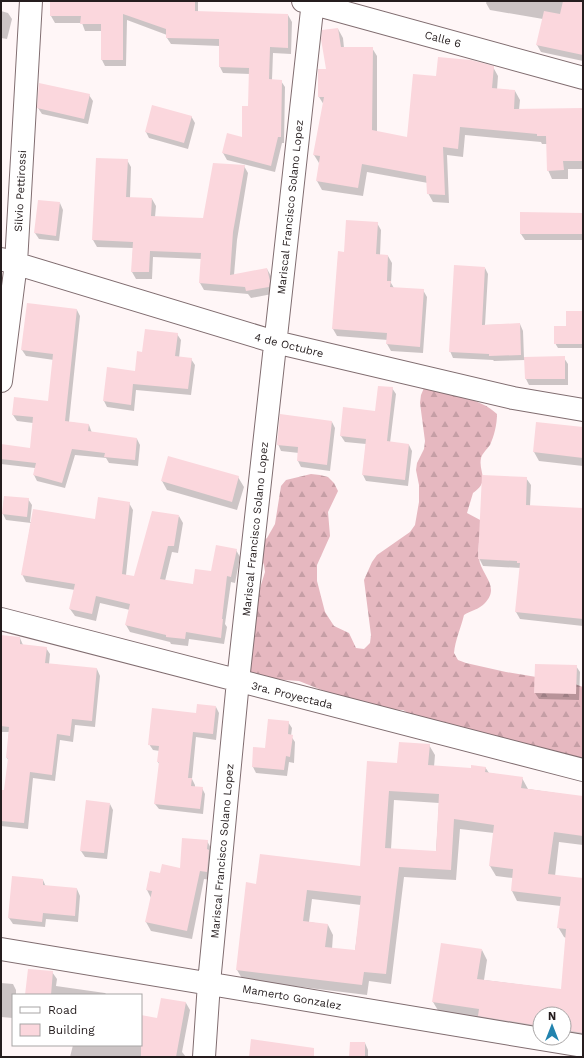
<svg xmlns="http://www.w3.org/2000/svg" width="584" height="1058" font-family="'Work Sans',sans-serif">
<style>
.forest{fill:url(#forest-firs)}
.shadow{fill:#0003;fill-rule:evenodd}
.building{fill:#fbd7dd;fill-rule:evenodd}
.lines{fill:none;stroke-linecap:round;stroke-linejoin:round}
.minor-casing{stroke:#806d70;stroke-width:24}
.minor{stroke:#fff;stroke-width:22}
.labels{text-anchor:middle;stroke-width:3.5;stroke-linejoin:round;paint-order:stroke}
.street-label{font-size:11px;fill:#251d1e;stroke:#fff}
</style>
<defs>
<pattern id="forest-firs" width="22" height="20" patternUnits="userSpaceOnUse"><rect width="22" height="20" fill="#e6b8c0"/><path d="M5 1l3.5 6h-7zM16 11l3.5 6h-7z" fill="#c59ea5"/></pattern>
</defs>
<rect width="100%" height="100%" fill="#fff6f7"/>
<path class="forest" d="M424,388C447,393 481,398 497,414C497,425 494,436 490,445C487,449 482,454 481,458C478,473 491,480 473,493L467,513L482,521C481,533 477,546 479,558C480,574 501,586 485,603C480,609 470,611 464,615C461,628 455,640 454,653L458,660L466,663L506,672L572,683L583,687V758H575L568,755L544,750L410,714L403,710L378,709L362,706L299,681L245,677L255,604L265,572L264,565L258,551L260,543L267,538L275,524L281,486L286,480L311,474L320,475L328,477L334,483L338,491L328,512L330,536L317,565V581L325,612L334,626L349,633L356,648L364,649L370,643L371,635L364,580L372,562L377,555L410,532L415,525L419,502V485L416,470L417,463L424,449L425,441L420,403L421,395Z"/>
<path class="shadow" d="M51,1H198V12L288,15L292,22L291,54L273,53L272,80L281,81L285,87L284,143H282L275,172L227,160L223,153L242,138L249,107L250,74L223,73L220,67V46L171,44L167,38V35L127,20L126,66H105L102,60V31H85L82,23H55L51,16Z
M487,1H583V61L541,52L537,45L543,19L490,10L486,3Z
M1,11L8,13L12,19L7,39L1,38Z
M338,29L343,38L344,48H372L377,56V132L408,138L437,77L493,67L498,76L497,90L515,91L520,100L519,110L583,109V169H568V179H552L548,170L547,144H542L541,142L465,135L463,157L447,155L449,203L433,202L428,193V183L367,172L363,196L322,190L317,181L320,163H319L314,155L324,105L319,97Z
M89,95L93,101L88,124L42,114L38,108Z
M191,116L195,123L188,149L149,138L146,132Z
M127,160L131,167L130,198L152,199L156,206L155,217L204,219L244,166L248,173L237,240L234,275L267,269L271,276L272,294L251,298L248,294L204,290L200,283L202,259L153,257L152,279H136L132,272L133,248L97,247L93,240Z
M60,203L63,210L59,241L39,239L35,233Z
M583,214V240H525L521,234Z
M377,223L381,230L380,255L388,256L392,263L391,283L394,288L423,290L427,297L423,353L391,351L387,344L388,340L337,336L333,329L345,253Z
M485,268L488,274L485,325L520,324L523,331L524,358H564L568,364V385H529L526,379L525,360L494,361L493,360L453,358L450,351Z
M28,304L77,310L80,316L69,422L89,425L92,433L137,439L140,445L138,466L109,463L106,458L75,455L65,488L37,481L34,475L35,468L1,464V445L31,449L33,423L17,421L13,415L49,402L54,360L26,356L22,350Z
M583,312V348H558L555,343Z
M177,334L181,340L179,358L191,359L195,365L191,395L136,390L134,411L107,407L104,401L108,369L136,372L142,353Z
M392,388L396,394L390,443L409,445L412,451L408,486L366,481L363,475L366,444L345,442L341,436L376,412Z
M332,422L335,428L330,471L301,467L298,461L299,453L281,451L278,444Z
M583,428V466L539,461L534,452Z
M238,477L244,487L237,510L167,490L162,481Z
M526,478L531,485L530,506L583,509V626L520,619L516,612L521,568L483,566L479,558Z
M4,497L28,499L32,505L30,522H32L95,520L129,503L133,510L126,575L134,577L179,516L183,523L178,553L172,552L165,581L194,585L211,572L236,550L240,557L235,583L231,582L225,624L227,627L224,644L189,639L188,646L171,644L170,642L130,632L126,625L130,610L100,603L96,621L75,616L70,609L75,590L26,582L22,574L31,523L6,520L3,514Z
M1,636L20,638L23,645L46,648L50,654L49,664L97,669L100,676L95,727L75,725L73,742L60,740L55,781L33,778L28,829L1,826V791H5L9,761L7,758L9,732H1Z
M576,666L580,672L579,700L539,699L535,693Z
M216,707L219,713L216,740L196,737L192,779L195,785V787L202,788L205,794L203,814L159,809L155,804L160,765L158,762L160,751L153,750L149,744Z
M288,722L292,728L291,736L295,742L294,763L289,762L287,776L256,773L253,767Z
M429,745L435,755L434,767L472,769L485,767L489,773L522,778L528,789L583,797V845L559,842L555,876L583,879V1042L564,1038V1014H540V1034L439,1012L433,1002L482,950L487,960L484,980L562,990L566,938L564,937L558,927L561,906L517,901L512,891L513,878L496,876L490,866L494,833L460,829L456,880L404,877L391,984L369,981L367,995L243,980L237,970L257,885L361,867L398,765ZM394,800L439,803L436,852L391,849ZM312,899L361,905L355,951L332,949L333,935L328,925L309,922Z
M110,804L113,810L107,859L85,857L81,851Z
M207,841L212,850V880L204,879L192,939L151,931L146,922L151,898L147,890L150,872L161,874L181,869Z
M43,880L46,887L77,889L80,896L78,922L46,919L45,927L13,924L9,918Z
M52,972L57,979L56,986L105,993L107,995H26Z
M1,983L13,984L16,990V995H13V1018L1,1017Z
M162,999L186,1003L190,1010L182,1052L186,1057H70L73,1045H141V1016L158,1019Z
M365,1043L368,1050V1057H350Z"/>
<path class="building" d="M50,1H195V11L288,14V48L270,47L269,79L282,80L281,137H278L271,166L222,153L227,133L242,137V106H248L249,68L219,67V39L166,38V29L123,14V60H101V24H80L81,16H50Z
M563,1H583V55L536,45L544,11L560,14Z
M338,28L341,47H373L372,130L407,137L413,74L436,76L438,57L471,60L494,66L492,88L515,90L514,109L583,108V161H563L564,170L547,171L546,136H537V134L460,127L458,149L443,147L445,195L427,194L426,176L362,164L358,188L316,181L320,156L313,155L324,97H318V69H326L321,39L322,30Z
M39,83L90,94L84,119L37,108Z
M152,105L192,116L184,143L145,132Z
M96,158L128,159L126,197L152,198L151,216L203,218L213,163L245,165L233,232L230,275L267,268L270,281L269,287L246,291L245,287L199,283L201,253L150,251L149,272H131L133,242L92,240Z
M38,200L60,202L56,236L34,233Z
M520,212L583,213V234H520Z
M346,220L378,222L376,254L388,255L387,281H391L390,287L424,289L420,347L386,344L387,333L332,329L338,251L344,252Z
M454,265L485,267L482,325L520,323L521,355L489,356V354L449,352Z
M27,303L77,309L65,421L89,424L88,431L137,438L135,460L104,457L105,453L72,449L62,483L33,475L36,463L1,459V444L30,448L33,417L12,415L14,397L48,401L53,354L21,350Z
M566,311H583V344H554V326H566Z
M145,329L178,333L175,356L192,358L188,389L133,384L131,405L103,401L107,367L135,371L137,351L142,352Z
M565,356V379H525L524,357Z
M378,386L393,387L387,441L409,444L405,480L362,475L366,439L340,436L343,407L375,411Z
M280,414L332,421L327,465L297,461L298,447L277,445Z
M536,422L583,427V458L533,452Z
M168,456L239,476L232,502L161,481Z
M482,475L527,477L526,505L583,508V619L515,612L520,563H517V561L478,559Z
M4,496L29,498L27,517L2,514Z
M98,497L130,502L122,574L134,576L152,511L179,515L174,546H168L160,579L193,584L195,569L211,571L216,545L237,549L231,577L227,576L222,619H223L221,638L186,632L185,639L166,637V635L125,625L130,604L96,596L92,614L69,609L75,584L21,575L33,509L95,519Z
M1,635L20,637V644L47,647L45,663L97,668L92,721L72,719L70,736L57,734L52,775L30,772L24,823L1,821V790H4L8,758H6L9,727L1,726Z
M535,664L577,665L576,694L534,693Z
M197,704L216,706L213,734L193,732L188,778H192L191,786L203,787L200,809L154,804L159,762H157L159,746L148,745L152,708L196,713Z
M268,719L289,721L288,734L293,735L290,757L286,756L284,770L252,767L253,747L265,748Z
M399,742L430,744L428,765L471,768V765L486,767L485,772L523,777L521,788L583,796V836L554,832L548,874L583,878V1033L564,1030V1014H540V1026L478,1016L479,1009L432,1002L441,943L482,949L477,979L561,989L566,929L557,928L561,897L511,891L513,869L489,866L494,825L454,819L451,870L399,867L386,974L364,972L362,985L236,970L246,882L256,884L260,854L360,866L367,761L397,763ZM389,791L439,794L436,851L385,848ZM307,890L361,896L355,950L325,947L328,924L303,921Z
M86,800L110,803L104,853L80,851Z
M182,838L208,840L207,849L209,850L207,872L200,871L187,931L145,922L152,891L146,890L150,871L160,873L162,864L180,868Z
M12,876L43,879V885L77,888L75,916L43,913L42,922L8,918Z
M28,969L53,971L51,995H25Z
M161,998L186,1002L176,1057H141V1015L157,1018Z
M251,1039L314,1048V1057H249Z
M350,1042H365V1057H349Z"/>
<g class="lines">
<g class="minor-casing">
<path id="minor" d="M303,1L583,78
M1,259L275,342L513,398L583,410
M1,381L16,263L31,1
M1,619L583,770
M1,949L583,1046
M204,1057L209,983L238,681L313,1"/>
</g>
<use href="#minor" class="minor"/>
</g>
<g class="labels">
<g class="street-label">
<text transform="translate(443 39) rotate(15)" y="4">Calle 6</text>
<text transform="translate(20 191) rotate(-87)" y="4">Silvio Pettirossi</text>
<text transform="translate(290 207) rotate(-84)" y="4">Mariscal Francisco Solano Lopez</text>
<text transform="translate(289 345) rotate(14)" y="4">4 de Octubre</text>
<text transform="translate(255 529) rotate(-84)" y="4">Mariscal Francisco Solano Lopez</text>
<text transform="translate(292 695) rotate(14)" y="4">3ra. Proyectada</text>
<text transform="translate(222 851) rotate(-85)" y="4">Mariscal Francisco Solano Lopez</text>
<text transform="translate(292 997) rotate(10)" y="4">Mamerto Gonzalez</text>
</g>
</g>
<rect width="584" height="1058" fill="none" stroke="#251d1e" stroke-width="4"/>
<rect x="12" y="994" width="130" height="52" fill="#ffffff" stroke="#a8a5a5"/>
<rect x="20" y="1007" width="20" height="6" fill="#ffffff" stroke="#a8a5a5"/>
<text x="48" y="1014" font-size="12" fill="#251d1e">Road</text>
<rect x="20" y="1024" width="20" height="12" fill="#fbd7dd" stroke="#a8a5a5"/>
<text x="48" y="1034" font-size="12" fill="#251d1e">Building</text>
<g transform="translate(552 1026)"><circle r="19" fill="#ffffff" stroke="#a8a5a5"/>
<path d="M0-3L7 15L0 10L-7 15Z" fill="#2283ae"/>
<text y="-6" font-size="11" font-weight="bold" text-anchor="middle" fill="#251d1e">N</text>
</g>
</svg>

→ WORK TASK: Tally the lines above that contain the string "rule". Respond with the total alone.

→ ANSWER FOR THIS EXERCISE: 2